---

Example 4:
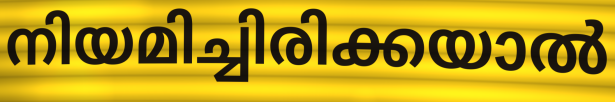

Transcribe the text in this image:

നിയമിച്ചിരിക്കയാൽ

----

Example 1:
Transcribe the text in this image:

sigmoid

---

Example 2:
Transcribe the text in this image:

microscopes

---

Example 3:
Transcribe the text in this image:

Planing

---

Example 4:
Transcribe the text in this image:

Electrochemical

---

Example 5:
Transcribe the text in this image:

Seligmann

----

Say how many lines above contain the string "Example". Answer with the number only.

*Finished exercise*. 6